Questo gli è costato la libertà e quasi la vita". Ma dalla “madre Russia”
non si commuovono: definiscono Naval'nyj: "terrorista".
Ma il dato
che gli esperti dovrebbero spiegare (o
lui stesso se potesse parlare in modo veramente libero) consiste nelle
ragioni per cui l’esponente irriducibile accetti di tornare a casa il 17
gennaio 2021 dalla Germania dove era in cura. La risposta facile consiste nel
fatto che sicuramente le autorità russe esercitavano una forma di pressione nei
confronti dei suoi familiari e amici, tanto da costituire un vero e proprio
ricatto. L’effetto del suo arresto però sicuramente è calcolato dallo scacchista
Naval'nyj che nel suo paese trova finalmente un movimento di protesta a suo
favore. Ma non basta.
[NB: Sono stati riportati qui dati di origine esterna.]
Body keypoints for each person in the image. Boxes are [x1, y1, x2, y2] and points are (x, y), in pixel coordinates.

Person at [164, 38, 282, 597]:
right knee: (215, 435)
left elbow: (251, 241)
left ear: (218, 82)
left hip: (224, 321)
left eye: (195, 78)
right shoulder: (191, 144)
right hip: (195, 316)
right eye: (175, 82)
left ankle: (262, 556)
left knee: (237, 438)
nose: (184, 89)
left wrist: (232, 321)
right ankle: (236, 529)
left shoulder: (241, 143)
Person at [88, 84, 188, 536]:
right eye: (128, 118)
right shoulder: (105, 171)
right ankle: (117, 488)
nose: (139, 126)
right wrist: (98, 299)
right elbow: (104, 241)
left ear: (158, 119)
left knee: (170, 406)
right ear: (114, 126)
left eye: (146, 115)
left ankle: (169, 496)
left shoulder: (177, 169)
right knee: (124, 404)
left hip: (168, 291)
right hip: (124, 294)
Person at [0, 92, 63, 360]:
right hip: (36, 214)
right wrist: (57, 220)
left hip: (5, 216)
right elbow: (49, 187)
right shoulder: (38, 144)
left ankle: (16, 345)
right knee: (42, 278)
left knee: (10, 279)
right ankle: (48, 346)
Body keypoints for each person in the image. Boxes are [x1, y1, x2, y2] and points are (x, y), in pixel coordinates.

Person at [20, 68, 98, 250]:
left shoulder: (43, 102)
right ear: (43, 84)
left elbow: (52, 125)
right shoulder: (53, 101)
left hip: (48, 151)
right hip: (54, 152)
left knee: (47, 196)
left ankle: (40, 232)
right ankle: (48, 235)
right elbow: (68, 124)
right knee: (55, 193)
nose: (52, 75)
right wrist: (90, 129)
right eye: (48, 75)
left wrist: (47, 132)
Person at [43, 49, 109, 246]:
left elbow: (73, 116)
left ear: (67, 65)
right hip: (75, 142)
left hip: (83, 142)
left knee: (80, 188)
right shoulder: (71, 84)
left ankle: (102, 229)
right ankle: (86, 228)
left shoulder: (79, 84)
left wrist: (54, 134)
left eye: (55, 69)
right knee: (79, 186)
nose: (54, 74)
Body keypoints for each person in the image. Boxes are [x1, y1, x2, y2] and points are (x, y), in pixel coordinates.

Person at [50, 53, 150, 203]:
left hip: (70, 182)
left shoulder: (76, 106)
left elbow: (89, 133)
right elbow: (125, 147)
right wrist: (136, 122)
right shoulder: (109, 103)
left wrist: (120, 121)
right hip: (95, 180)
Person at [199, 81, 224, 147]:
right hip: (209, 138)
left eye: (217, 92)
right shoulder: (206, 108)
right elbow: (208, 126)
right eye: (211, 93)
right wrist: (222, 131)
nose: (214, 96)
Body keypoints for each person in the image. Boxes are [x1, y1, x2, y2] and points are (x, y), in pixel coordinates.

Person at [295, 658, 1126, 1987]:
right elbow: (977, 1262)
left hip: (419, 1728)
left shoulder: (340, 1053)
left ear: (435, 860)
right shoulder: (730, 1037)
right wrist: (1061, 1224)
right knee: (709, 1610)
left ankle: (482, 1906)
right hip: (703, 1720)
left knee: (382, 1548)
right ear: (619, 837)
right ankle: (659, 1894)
Dopo un mese inizia lo sciopero della fame per essere
ricoverato di tubercolosi. Si muovono finalmente i deputati russi a cui
sicuramente va poco a genio l’immagine della Russia come un paese che stronca l’opposizione.
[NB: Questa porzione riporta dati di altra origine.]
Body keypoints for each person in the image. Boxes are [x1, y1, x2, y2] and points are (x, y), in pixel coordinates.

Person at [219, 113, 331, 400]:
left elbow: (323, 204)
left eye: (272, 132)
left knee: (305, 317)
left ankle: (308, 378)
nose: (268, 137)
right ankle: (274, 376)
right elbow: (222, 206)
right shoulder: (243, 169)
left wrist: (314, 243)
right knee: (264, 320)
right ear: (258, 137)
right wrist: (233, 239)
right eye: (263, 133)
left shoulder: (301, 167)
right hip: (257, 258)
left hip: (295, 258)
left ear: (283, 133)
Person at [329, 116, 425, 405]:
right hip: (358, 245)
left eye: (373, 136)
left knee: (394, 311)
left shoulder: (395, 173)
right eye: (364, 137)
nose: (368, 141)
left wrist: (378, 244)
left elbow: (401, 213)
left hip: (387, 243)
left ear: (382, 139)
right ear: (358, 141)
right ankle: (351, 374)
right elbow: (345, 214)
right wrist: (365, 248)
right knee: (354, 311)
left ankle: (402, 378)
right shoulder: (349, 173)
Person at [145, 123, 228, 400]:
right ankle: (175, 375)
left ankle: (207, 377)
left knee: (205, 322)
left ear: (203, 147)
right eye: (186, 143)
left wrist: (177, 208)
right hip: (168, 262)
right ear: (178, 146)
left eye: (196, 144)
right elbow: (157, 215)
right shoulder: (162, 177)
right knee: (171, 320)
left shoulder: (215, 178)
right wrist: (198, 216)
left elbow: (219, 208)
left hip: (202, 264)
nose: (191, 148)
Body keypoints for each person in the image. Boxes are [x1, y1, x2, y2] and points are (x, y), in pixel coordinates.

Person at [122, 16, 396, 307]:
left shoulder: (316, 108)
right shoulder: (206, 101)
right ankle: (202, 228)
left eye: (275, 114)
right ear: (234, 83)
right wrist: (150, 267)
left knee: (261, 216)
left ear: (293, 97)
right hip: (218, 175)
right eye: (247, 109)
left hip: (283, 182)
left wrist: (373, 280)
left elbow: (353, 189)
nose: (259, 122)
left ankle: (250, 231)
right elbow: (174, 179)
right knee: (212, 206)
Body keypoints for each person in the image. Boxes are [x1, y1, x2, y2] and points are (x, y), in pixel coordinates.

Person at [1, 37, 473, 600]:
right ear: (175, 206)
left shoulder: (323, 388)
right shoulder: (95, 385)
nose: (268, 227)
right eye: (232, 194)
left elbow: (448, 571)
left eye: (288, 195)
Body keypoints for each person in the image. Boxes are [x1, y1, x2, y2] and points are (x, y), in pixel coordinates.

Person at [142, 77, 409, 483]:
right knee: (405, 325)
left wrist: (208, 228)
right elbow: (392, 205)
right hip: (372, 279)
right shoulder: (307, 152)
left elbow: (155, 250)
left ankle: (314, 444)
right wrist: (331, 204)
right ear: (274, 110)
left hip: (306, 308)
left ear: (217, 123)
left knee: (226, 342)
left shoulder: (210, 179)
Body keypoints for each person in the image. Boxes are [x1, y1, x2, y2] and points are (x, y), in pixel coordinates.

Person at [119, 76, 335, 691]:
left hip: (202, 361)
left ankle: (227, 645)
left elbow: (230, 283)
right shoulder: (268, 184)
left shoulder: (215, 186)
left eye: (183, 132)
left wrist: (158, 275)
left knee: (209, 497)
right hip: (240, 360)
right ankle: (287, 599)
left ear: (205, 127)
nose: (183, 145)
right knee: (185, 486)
Chiedono a Putin di dare cure mediche a Naval’nyi. Siamo a metà aprile 2021. Due
mesi dopo, il ritorno in carcere dopo aver recuperato dalla devastazione della
malattia e dello sciopero della fame.
Comincia
però lo smantellamento della rete di opposizione da lui creata. Ed è qui che
raccoglie i riconoscimenti dall’Occidente ricordati prima.
Il dato da
comprendere ora è quanto la pubblicistica occidentale saprà dare risalto a
questa sentenza che evidenzia, se ce ne era bisogno, lo stato di repressione
normalmente vissuto in Russia. Certo che Naval'nyj non riesce ad essere un
esponente simpatico. Il suo pensiero forse fa rabbrividire ancor più di quello
di Putin. Ma proprio per questo l’Europa di Voltaire dovrebbe fare di tutto
perché lui possa esprimersi. Ma se il senso del beau geste lo avvicina a noi, il sospetto dei suoi tatticismi da
scacchista e il suo nazionalismo più intransigente dei suoi governanti lo allontanano.
Del resto, chi ci potrebbe spiegare
Navil’nyi meglio di Navil’nyi? E il suo astenersi dal farlo rendono le sue innumerevoli
gesta eroiche degne di considerazione, ma isolate politicamente. Tanto che il personaggio resta indefinibile se non con il suo nome.